Es ist ein kühner Gedanke. Aber die Wissenschaft unserer Tage hat ihn mit ihren Mitteln nachgebildet: William James mit seiner Lehre vom Weltbewußtsein, einem metaphysischen Stapelort gleichsam, nach Art der Akashachronik der Buddhisten (3), in dem alles je von einer persönlich lebenden Seele Gewußte aufbewahrt werden soll; C. G. Jung mit seiner Theorie vom kollektiven Unbewußten [...] Mit solchen Annahmen findet die Wissenschaft der Parapsychologie nach manchen Irrwegen zu Schopenhauers Willenslehre zurück.”(4)

Hans Bender , Psychologe und Gründer des Instituts für Grenzgebiete der Psychologie und Psychohygiene in Freiburg i. Br., hielt  auf Einladung der Schopenhauer-Gesellschaft einen Vortrag über Telepathie und Hellsehen als wissenschaftliche Grenzfrage. In seinem Vortrag, der im 48. Schopenhauer- Jahrbuch veröffentlicht wurde, konnte Bender, wie er gleich am Anfang betonte, unmittelbar an Arthur Schopenhauers Werk anknüpfen - und zwar “unmittelbar, ohne Umwege und Künstlichkeit, da einige wenig bekannte und allzulange geradezu geflissentlich verschwiegene Abhandlungen Schopenhauers in unübertroffener Klarheit die Probleme zur Diskussion stellen, die uns heute (1967) in der parapsychologischen Forschung bewegen”.(5)

In seinen Ausführungen zur Parapsychologie wies Bender auf die Arbeiten  des Philosophen und Biologen Hans Driesch hin. Dieser schrieb ein 1952 in dritter Auflage erschienenes Buch zur Parapsychologie. Außerdem veröffentlichte Driesch zu diesem Thema im 23. Schopenhauer-Jahrbuch einen Beitrag über Schopenhauers Stellung zur Parapsychologie. Dort würdigte er die Bedeutung Schopenhauers für diese damals (1936) noch junge Wissenschaft. Schopenhauer hätte das, was später Parapsychologie genannt wurde, entsprechend dem Wissensstand seiner Zeit nicht nur “wirklich gründlich gekannt”, sondern es “auch wahrhaft kritisch verarbeitet und eben so scharf- wie tiefsinnig metaphysisch zu deuten versucht”. Deshalb würde, wie Hans Driesch am Schluss seines Artikels hervorhob und von Hans Bender zustimmend zitiert wurde, Arthur Schopenhauer in der Geschichte der Parapsychologie “stets einen Ehrenplatz einnehmen”.

Weiteres

> Arthur Schopenhauer : Magie - praktische Metaphysik

               > Magie und Schopenhauers Philosophie

Anmerkungen

(1) Wörterbuch der philosophischen Begriffe,
hrsg. von Johannes Hoffmeister, 2. Auflage,
Hamburg 1955,  S. 452 f. (Stichwort: Parapsychologie).
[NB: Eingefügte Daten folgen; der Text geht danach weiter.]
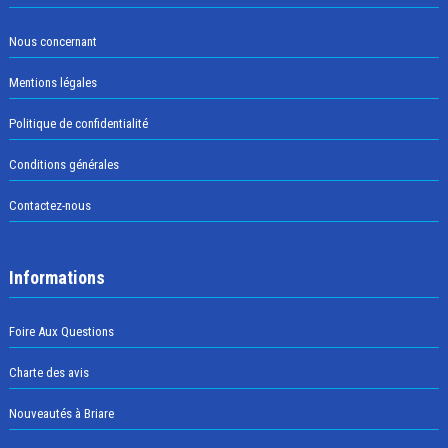
Nous concernant
Mentions légales
Politique de confidentialité
Conditions générales
Contactez-nous
Informations
Foire Aux Questions
Charte des avis
Nouveautés à Briare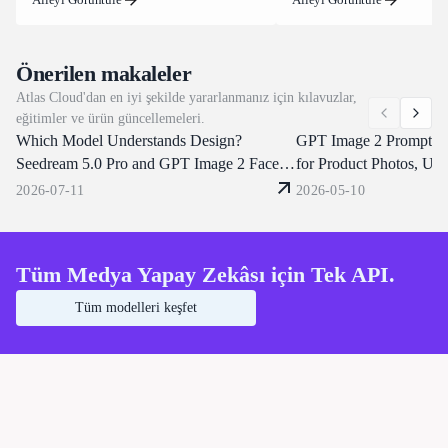
ücretsiz krediler elde eder.
geçişte 30 saniyeye kadar görüntüyü
bir görev olarak değil, tek 
işler, inandırıcı fizik kuralları altında
içinde okur. Klipler, 21:9'd
öznelerin tutarlılığını korur ve metni ve
kadar en boy oranlarında 24 
Önerilen makaleler
çok dilli altyazıları doğrudan kareye
15 saniye arasında çalışır; t
Atlas Cloud'dan en iyi şekilde yararlanmanız için kılavuzlar,
çizer. Atlas Cloud, halihazırda Seedance
karakterleri değiştirebilir, a
eğitimler ve ürün güncellemeleri.
2.0 ve 1.5'e hizmet veren aynı birleşik uç
yenileyebilir, diyalogları y
Which Model Understands Design?
noktalarda (endpoints) Day-0 erişimi
yazabilir veya bir referans k
GPT Image 2 Prompt G
sağlar. Bugün geliştirmeye başlayın.
klonlayabilirsiniz. Atlas C
Seedream 5.0 Pro and GPT Image 2 Face
for Product Photos, UI 
bunları tek bir OpenAI uyu
the Same Prompt
Marketing Visuals
2026-07-11
2026-05-10
üzerinden sunar. Bugün gel
başlayın.
Tüm Medya Yapay Zekâsı için Tek API.
Tüm modelleri keşfet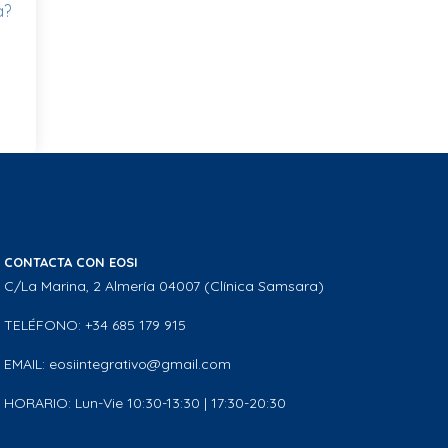
a?
CONTACTA CON EOSI
C/La Marina, 2 Almería 04007 (Clínica Samsara)
TELÉFONO: +34 685 179 915
EMAIL: eosiintegrativo@gmail.com
HORARIO: Lun-Vie 10:30-13:30 | 17:30-20:30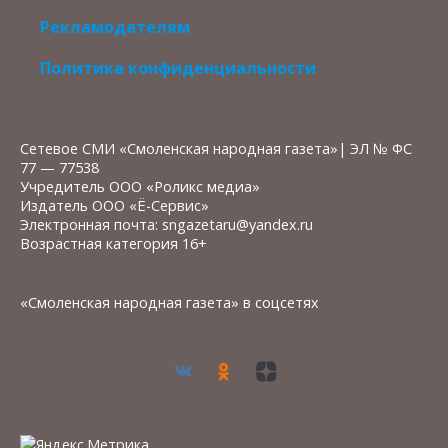
Рекламодателям
Политика конфиденциальности
Сетевое СМИ «Смоленская народная газета»| ЭЛ № ФС
77 — 77538
Учредитель ООО «Роликс медиа»
Издатель ООО «Ё-Сервис»
Электронная почта: sngazetaru@yandex.ru
Возрастная категория 16+
«Смоленская народная газета» в соцсетях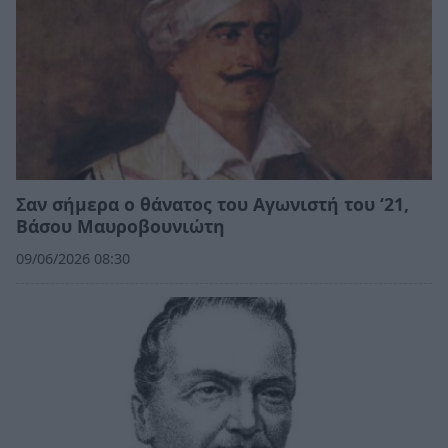
Σαν σήμερα ο θάνατος του Αγωνιστή του ‘21,
Βάσου Μαυροβουνιώτη
09/06/2026 08:30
(2) Philosophisches Wörterbuch, begr. von Heinrich Schmidt,
neu bearb. von Georgi Schischkoff, 21. Auflage,
Stuttgart 1982, S. 513 f. Stichwort: Parapsychologie).

(3)  Akasha, Sanskrit: Akasa, wird im Buddhismus als Raum verstanden. Im obigen Zusammenhang ist wahrscheinlich der Sanskrit-Begriff Alaya-Vijnana, d. h. wörtlich Speicherbewußtsein, zutreffender. Dieser Begriff ist im > Yogacara-Buddhismus, einer buddhistischen Lehre, die der Philosophie Schopenhauers besonders nahe kommt, von zentraler Bedeutung. Das Speicherbewußtsein enthält laut dieser Lehre die Erfahrungen der individuellen Leben und die Keime zu jedem geistigen Phänomen. (Genaueres s. Damien Keown, Lexikon des Buddhismus, übers. und bearb. von Karl-Heinz Golzio, Düsseldorf o. J., S. 8 f. sowie Lexikon der östlichen Weisheitslehren, Bern, München, Wien 1986, S. 8 und 10.)

(4) Arthur Hübscher, Denker gegen den Strom. Schopenhauer : gestern - heute - morgen, 2. Auflage, Bonn 1982, S. 61 ff.

(5) Hierzu und zum Folgenden s. Hans Bender, Telepathie und Hellsehen als wissenschaftliche Grenzfrage,  in: 48. Schopenhauer-Jahrbuch 1967, S. 36 ff.